__EXERCISE OBJECTIVE__
Render the stretch from the start of the items through the line containing "18: (445, 211)" as a Markdown table with the columns "Row" and "Line", one numbered row per line, leaving out blank lines and the pictures.

__INPUT RECORDS__
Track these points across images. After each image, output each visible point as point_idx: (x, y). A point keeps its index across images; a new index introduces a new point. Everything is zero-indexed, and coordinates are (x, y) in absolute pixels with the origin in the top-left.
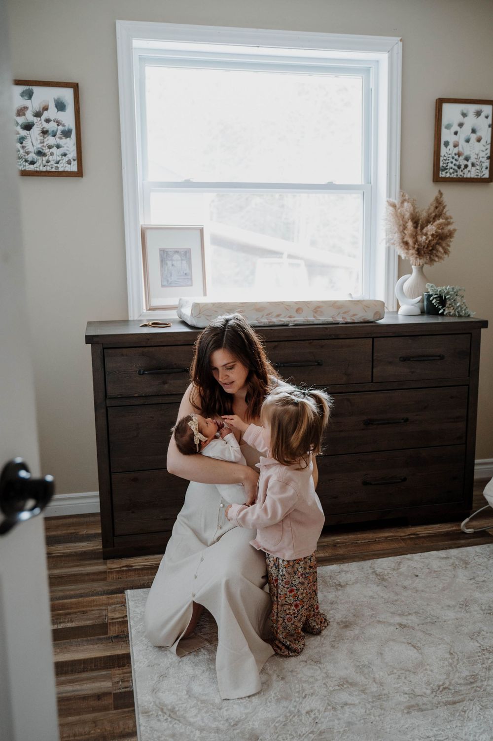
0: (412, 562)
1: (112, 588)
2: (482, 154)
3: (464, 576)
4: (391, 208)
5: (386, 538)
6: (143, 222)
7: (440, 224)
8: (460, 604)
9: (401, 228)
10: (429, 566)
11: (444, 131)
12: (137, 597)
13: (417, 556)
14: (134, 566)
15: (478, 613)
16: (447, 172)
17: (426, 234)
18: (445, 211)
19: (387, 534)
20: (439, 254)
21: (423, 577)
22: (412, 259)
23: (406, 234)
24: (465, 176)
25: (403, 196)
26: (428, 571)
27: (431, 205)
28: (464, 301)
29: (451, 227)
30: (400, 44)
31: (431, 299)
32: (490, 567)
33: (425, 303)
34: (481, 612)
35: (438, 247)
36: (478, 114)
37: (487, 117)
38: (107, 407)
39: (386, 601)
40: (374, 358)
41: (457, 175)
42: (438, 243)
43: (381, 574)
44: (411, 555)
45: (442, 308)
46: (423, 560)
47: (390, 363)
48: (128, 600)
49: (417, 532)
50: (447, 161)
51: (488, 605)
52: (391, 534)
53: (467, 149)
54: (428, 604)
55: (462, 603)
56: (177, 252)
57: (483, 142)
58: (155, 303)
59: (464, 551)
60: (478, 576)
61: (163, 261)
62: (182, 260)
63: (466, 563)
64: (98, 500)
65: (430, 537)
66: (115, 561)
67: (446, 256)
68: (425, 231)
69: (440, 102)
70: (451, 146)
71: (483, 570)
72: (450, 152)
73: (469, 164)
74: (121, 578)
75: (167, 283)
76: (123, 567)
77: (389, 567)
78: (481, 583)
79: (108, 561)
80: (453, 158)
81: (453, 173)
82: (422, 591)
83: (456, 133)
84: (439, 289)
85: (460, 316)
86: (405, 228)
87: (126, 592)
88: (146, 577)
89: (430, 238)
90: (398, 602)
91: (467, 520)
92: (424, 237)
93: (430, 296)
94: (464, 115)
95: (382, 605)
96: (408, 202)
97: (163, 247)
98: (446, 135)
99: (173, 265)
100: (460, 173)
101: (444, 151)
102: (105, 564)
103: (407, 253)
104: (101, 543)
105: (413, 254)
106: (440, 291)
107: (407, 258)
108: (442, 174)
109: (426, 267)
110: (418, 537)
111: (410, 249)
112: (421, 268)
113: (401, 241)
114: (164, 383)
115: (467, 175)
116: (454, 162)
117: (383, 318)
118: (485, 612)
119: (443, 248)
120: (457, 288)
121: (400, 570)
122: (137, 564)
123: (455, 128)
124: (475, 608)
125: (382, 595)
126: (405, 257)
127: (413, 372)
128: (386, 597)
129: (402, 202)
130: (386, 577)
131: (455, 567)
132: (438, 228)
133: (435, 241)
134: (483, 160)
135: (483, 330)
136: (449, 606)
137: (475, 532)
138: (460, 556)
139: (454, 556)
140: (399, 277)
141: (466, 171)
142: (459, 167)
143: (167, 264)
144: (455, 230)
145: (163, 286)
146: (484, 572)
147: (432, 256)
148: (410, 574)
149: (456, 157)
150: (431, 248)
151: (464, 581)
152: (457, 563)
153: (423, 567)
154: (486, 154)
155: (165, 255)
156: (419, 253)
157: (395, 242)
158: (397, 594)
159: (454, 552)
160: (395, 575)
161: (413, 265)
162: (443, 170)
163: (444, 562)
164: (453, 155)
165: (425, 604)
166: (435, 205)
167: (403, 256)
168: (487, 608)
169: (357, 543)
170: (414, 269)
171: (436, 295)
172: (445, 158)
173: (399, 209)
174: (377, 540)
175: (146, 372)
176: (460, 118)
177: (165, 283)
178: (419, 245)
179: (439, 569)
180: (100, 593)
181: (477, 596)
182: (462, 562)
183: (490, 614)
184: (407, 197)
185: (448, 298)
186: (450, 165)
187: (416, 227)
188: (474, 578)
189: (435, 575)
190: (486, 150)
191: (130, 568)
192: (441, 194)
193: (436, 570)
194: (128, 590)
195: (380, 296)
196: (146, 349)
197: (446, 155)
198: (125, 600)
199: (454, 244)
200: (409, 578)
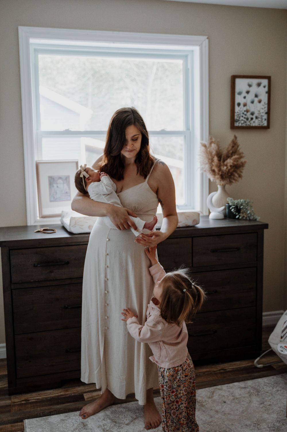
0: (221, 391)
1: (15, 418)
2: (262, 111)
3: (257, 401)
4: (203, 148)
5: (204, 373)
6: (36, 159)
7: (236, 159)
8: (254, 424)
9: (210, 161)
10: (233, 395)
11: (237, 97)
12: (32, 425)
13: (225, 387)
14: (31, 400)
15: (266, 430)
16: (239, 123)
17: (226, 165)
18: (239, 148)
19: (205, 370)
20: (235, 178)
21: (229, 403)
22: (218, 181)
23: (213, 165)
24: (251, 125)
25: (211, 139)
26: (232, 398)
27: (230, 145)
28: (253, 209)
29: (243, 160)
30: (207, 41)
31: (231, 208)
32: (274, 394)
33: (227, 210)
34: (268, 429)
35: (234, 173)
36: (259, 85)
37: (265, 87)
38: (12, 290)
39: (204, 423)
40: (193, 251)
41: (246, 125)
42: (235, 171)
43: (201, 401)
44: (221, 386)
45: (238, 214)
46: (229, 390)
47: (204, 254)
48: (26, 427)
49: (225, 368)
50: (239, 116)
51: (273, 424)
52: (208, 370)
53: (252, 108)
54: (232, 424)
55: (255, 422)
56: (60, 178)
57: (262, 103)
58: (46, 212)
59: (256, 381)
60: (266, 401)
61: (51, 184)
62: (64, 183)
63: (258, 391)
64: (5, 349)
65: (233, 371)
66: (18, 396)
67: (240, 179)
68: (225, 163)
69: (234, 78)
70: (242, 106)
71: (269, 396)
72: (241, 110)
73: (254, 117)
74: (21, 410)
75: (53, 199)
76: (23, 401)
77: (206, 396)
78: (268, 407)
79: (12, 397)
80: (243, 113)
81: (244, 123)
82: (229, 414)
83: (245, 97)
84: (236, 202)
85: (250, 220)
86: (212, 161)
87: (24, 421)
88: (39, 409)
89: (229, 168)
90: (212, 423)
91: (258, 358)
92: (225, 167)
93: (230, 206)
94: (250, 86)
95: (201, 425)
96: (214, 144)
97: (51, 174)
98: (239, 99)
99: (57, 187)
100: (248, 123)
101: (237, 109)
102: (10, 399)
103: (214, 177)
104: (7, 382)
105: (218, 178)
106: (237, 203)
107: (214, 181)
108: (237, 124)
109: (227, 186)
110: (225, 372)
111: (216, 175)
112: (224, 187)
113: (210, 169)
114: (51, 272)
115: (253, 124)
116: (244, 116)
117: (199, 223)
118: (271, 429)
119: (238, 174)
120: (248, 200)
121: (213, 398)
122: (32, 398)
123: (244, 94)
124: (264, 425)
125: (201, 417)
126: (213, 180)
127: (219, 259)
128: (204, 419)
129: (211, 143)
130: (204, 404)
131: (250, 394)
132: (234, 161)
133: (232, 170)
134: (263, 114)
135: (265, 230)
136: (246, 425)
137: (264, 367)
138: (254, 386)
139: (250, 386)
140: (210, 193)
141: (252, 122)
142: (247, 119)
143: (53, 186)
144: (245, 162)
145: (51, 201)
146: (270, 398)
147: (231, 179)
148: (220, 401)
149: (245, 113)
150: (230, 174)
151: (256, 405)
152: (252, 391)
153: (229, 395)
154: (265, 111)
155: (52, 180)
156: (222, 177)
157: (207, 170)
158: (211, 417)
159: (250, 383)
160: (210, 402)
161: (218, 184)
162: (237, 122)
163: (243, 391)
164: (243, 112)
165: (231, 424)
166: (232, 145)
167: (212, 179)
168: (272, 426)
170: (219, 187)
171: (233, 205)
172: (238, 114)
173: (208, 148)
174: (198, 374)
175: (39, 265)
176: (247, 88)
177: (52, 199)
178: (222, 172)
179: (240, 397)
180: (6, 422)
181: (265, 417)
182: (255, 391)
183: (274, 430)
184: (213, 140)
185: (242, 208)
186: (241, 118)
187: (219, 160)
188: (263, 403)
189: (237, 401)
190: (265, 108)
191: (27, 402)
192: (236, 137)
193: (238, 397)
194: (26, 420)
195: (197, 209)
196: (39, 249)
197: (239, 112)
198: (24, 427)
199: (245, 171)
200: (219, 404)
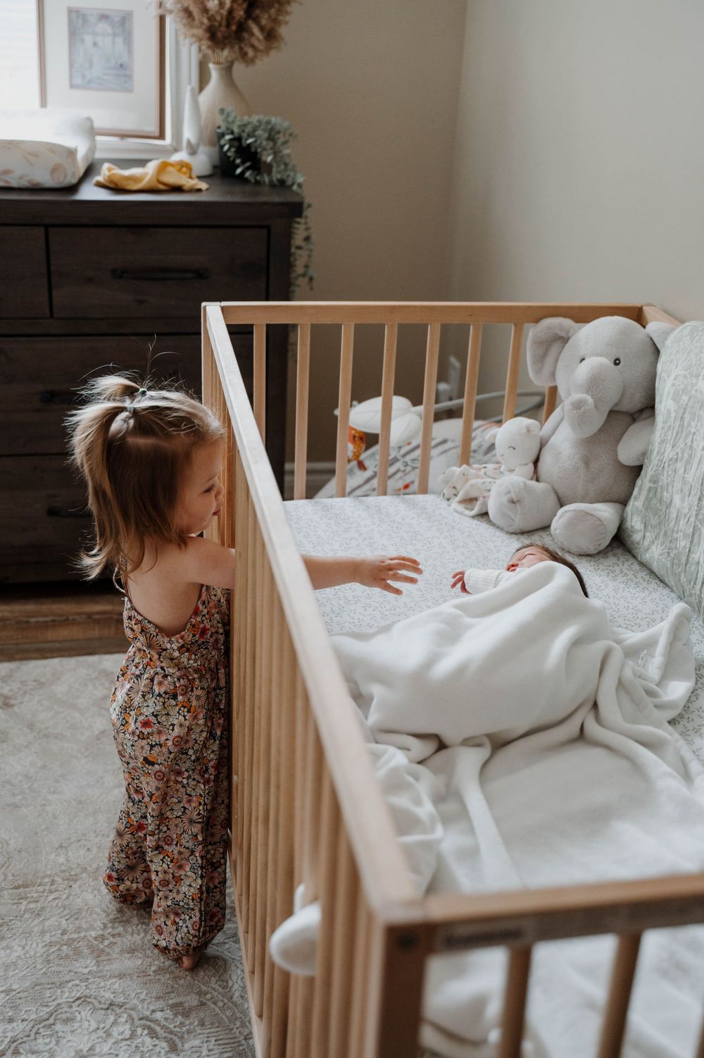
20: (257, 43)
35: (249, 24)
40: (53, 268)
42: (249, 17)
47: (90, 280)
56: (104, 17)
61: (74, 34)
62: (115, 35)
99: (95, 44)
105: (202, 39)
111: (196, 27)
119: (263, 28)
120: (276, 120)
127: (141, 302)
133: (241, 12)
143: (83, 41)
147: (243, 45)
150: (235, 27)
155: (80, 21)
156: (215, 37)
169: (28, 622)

__YOUR SOLUTION__
| Row | Line |
|---|---|
| 1 | Track these points across images. After each image, output each visible point as point_idx: (x, y). A point keeps its index across images; a new index introduces a new point. Everything is zero-indexed, and coordinates are (x, y) in absolute pixels with the origin in the top-left. |
| 2 | 0: (412, 562) |
| 3 | 1: (112, 588) |
| 4 | 2: (482, 154) |
| 5 | 3: (464, 576) |
| 6 | 4: (391, 208) |
| 7 | 5: (386, 538) |
| 8 | 6: (143, 222) |
| 9 | 7: (440, 224) |
| 10 | 8: (460, 604) |
| 11 | 9: (401, 228) |
| 12 | 10: (429, 566) |
| 13 | 11: (444, 131) |
| 14 | 12: (137, 597) |
| 15 | 13: (417, 556) |
| 16 | 14: (134, 566) |
| 17 | 15: (478, 613) |
| 18 | 16: (447, 172) |
| 19 | 17: (426, 234) |
| 20 | 18: (445, 211) |